Schuld und Sühne: ‚Jenufa‘ in der Deutschen Oper Berlin ****

Leos Janacek’s Szenen aus dem mährischen Bauernleben wurden 1904 in Brünn unter dem Titel „Ihre Ziehtochter“ uraufgeführt – ein Titel durch den die beiden Hauptpersonen der Handlung und damit auch der zentrale Konflik der Oper schon angedeutet ist:  das Drama einer mütterlichen Witwe, der Küsterin Buryja, die das frisch geborene, uneheliche Kind ihrer geliebten Stieftochter Jenufa ermordet, um diese vor der Verstossung durch eine allzu engstirnige Gesellschaft zu bewahren.
Die neue Inszenierung durch den rennomierten, aber in Berlin erst jetzt debütierenden Regisseur Christof Loy verzichtet weitgehend auf tschechische Folklore, behält aber den ländlichen Ort mit seiner strengen, kleinbürgerlichen Bauern-Gemeinschaft bei. Die Bühne zeigt einen weissen Cubus, dessen fast unmerklich gleitende Seitenwände die zunächt enge Kammer auf Breitwandformat dehnen, während die Rückwand wie eine Schiebetüre immer wieder den Blick in die Landschaft freigibt und so auch die unterschiedlichen Jahreszeiten erkennen lässt: goldene Ährenfelder im Spätsommer, Schnee im Winter und mildes Sonnenlicht im beginnenden Frühjahr. Die Kleidung dieser offensichtlich wohlhabenden Bauern deutet eine nicht allzuweit zurückliegende Gegenwart an: die Damen tragen elegante Schneiderkostüme und High Heels, die Männer erscheinen meist in grauen Anzügen mit weissem Hemd und Krawatte – nur zur Hochzeit machen sich alle fein: Seiden-Dirndl und schwarzer Binder.
Christof Loy erzählt die tragische Geschichte der durch ihre zerüttete Ehe hart gewordenen Küsterin, die verzweifelt versucht ihre Stieftochter vor einem ähnlichen Schicksal zu bewahren und dabei sogar die Schuld eines Kindsmordes auf sich nimmt, als ein bis ins kleinste Detail ausgeleuchtetes Psychogramm der handelnden Personen: der langsam reifenden und die Zusammenhänge erkennenden Jenufa, die am Ende sogar ihrer Stiefmutter verzeiht;  die gebrochene, ihre Schuld am Ende bewusst sühnende Küsterin; der oberflächlich-leichtfertige Stewa, der Jenufa erst geschwängert hat und dann kneift;  sein manchmal unbeherrschter und ungeliebter Halbbruder Laca, dessen Gefühle für Jenufa jedoch echt und aufrichtig sind.

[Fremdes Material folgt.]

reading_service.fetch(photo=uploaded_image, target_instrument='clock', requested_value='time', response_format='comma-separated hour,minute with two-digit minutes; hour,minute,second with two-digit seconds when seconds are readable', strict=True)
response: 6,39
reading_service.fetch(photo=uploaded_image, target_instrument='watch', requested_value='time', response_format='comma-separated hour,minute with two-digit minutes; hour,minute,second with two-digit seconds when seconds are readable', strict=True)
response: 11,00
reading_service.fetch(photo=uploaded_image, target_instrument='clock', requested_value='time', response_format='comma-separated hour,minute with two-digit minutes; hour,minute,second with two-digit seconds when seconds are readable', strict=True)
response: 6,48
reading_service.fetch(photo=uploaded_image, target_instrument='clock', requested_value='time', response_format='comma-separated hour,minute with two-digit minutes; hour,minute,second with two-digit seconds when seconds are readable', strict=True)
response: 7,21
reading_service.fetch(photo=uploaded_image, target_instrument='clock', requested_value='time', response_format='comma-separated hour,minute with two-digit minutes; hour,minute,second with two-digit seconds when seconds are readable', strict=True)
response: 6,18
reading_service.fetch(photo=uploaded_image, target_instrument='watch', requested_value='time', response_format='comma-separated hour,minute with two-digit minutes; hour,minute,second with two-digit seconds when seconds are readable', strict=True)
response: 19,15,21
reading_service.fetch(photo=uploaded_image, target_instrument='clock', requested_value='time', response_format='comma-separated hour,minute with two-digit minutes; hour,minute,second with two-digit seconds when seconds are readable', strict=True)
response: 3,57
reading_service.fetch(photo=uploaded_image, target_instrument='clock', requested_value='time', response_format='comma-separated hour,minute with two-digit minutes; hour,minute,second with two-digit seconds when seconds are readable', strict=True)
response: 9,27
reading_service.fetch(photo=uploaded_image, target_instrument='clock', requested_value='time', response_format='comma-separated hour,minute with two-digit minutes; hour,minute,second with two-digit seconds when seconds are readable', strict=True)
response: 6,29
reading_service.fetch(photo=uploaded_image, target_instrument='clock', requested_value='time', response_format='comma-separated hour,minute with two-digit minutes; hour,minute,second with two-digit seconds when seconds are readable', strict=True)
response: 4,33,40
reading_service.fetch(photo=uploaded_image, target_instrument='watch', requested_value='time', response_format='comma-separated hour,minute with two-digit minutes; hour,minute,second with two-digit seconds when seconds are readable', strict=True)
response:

Ein kluges und fein gestaltetes Seelendrama, das auch optisch eine Genuss ist:  mit  den schönen Kostümen und den raffiniert ausleuchtenden Bühnen-Bilder, die die innere Befindlichkeit ihrer Bewohner diskret spiegeln.
Auch musikalisch bietet die Aufführung hohes Niveau – ein hervorragendes Sängerensemble, umrahmt vom klangschön singenden Chor und dem auf Transparenz bedachten Orchester. Zwar lässt Generalmusikdirektor Donald Runnicles gelegentlich seine Musiker zu laut spielen und überdeckt dadurch die Sänger, macht dies aber schnell wett durch delikat ausgespielte lyrische Passagen, und  dirigiert insgesamt rhythmisch scharf pointiert und farbenreich im Klang.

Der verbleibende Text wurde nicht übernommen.